Rewrite each of the records with every occurrence of "itemsContainer" changed to "cardsContainer", leaving everything else as it is.

_ _ _ _ _ _ _

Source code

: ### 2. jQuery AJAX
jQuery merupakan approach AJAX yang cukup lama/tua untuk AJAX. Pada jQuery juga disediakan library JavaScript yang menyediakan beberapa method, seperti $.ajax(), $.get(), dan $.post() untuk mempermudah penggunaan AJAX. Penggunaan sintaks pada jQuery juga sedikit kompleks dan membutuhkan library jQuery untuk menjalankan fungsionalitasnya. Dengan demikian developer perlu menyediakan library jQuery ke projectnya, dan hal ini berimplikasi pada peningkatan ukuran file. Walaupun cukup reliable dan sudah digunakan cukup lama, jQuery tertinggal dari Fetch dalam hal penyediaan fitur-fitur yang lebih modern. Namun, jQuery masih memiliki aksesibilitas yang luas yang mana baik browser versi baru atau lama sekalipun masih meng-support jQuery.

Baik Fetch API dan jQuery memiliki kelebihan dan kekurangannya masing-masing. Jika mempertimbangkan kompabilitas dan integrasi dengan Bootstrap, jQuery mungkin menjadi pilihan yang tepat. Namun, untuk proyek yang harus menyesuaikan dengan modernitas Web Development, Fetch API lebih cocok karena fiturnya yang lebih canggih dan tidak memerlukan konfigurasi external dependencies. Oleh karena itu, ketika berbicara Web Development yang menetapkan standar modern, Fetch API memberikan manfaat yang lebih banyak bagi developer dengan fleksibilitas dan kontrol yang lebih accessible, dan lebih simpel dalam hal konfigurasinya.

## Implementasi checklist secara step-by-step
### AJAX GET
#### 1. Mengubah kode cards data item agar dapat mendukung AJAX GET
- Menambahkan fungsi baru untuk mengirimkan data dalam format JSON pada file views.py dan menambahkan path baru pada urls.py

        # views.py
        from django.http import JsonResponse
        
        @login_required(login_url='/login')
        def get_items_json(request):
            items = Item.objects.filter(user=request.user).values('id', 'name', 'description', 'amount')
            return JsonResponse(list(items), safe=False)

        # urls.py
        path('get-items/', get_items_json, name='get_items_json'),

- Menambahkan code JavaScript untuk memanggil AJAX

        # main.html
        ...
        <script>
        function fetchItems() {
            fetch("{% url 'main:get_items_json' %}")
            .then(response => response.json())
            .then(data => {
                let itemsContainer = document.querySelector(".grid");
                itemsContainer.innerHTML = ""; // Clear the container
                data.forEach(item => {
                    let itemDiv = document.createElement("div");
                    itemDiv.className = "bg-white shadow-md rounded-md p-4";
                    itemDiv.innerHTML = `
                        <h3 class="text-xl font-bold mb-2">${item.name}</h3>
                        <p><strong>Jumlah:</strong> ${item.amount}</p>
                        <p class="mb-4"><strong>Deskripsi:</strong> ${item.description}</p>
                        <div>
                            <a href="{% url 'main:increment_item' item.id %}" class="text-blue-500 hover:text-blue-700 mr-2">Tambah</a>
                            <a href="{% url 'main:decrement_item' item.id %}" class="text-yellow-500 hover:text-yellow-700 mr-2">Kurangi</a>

_ _ _ _ _ _ _

Task output ->
Source code

: ### 2. jQuery AJAX
jQuery merupakan approach AJAX yang cukup lama/tua untuk AJAX. Pada jQuery juga disediakan library JavaScript yang menyediakan beberapa method, seperti $.ajax(), $.get(), dan $.post() untuk mempermudah penggunaan AJAX. Penggunaan sintaks pada jQuery juga sedikit kompleks dan membutuhkan library jQuery untuk menjalankan fungsionalitasnya. Dengan demikian developer perlu menyediakan library jQuery ke projectnya, dan hal ini berimplikasi pada peningkatan ukuran file. Walaupun cukup reliable dan sudah digunakan cukup lama, jQuery tertinggal dari Fetch dalam hal penyediaan fitur-fitur yang lebih modern. Namun, jQuery masih memiliki aksesibilitas yang luas yang mana baik browser versi baru atau lama sekalipun masih meng-support jQuery.

Baik Fetch API dan jQuery memiliki kelebihan dan kekurangannya masing-masing. Jika mempertimbangkan kompabilitas dan integrasi dengan Bootstrap, jQuery mungkin menjadi pilihan yang tepat. Namun, untuk proyek yang harus menyesuaikan dengan modernitas Web Development, Fetch API lebih cocok karena fiturnya yang lebih canggih dan tidak memerlukan konfigurasi external dependencies. Oleh karena itu, ketika berbicara Web Development yang menetapkan standar modern, Fetch API memberikan manfaat yang lebih banyak bagi developer dengan fleksibilitas dan kontrol yang lebih accessible, dan lebih simpel dalam hal konfigurasinya.

## Implementasi checklist secara step-by-step
### AJAX GET
#### 1. Mengubah kode cards data item agar dapat mendukung AJAX GET
- Menambahkan fungsi baru untuk mengirimkan data dalam format JSON pada file views.py dan menambahkan path baru pada urls.py

        # views.py
        from django.http import JsonResponse
        
        @login_required(login_url='/login')
        def get_items_json(request):
            items = Item.objects.filter(user=request.user).values('id', 'name', 'description', 'amount')
            return JsonResponse(list(items), safe=False)

        # urls.py
        path('get-items/', get_items_json, name='get_items_json'),

- Menambahkan code JavaScript untuk memanggil AJAX

        # main.html
        ...
        <script>
        function fetchItems() {
            fetch("{% url 'main:get_items_json' %}")
            .then(response => response.json())
            .then(data => {
                let cardsContainer = document.querySelector(".grid");
                cardsContainer.innerHTML = ""; // Clear the container
                data.forEach(item => {
                    let itemDiv = document.createElement("div");
                    itemDiv.className = "bg-white shadow-md rounded-md p-4";
                    itemDiv.innerHTML = `
                        <h3 class="text-xl font-bold mb-2">${item.name}</h3>
                        <p><strong>Jumlah:</strong> ${item.amount}</p>
                        <p class="mb-4"><strong>Deskripsi:</strong> ${item.description}</p>
                        <div>
                            <a href="{% url 'main:increment_item' item.id %}" class="text-blue-500 hover:text-blue-700 mr-2">Tambah</a>
                            <a href="{% url 'main:decrement_item' item.id %}" class="text-yellow-500 hover:text-yellow-700 mr-2">Kurangi</a>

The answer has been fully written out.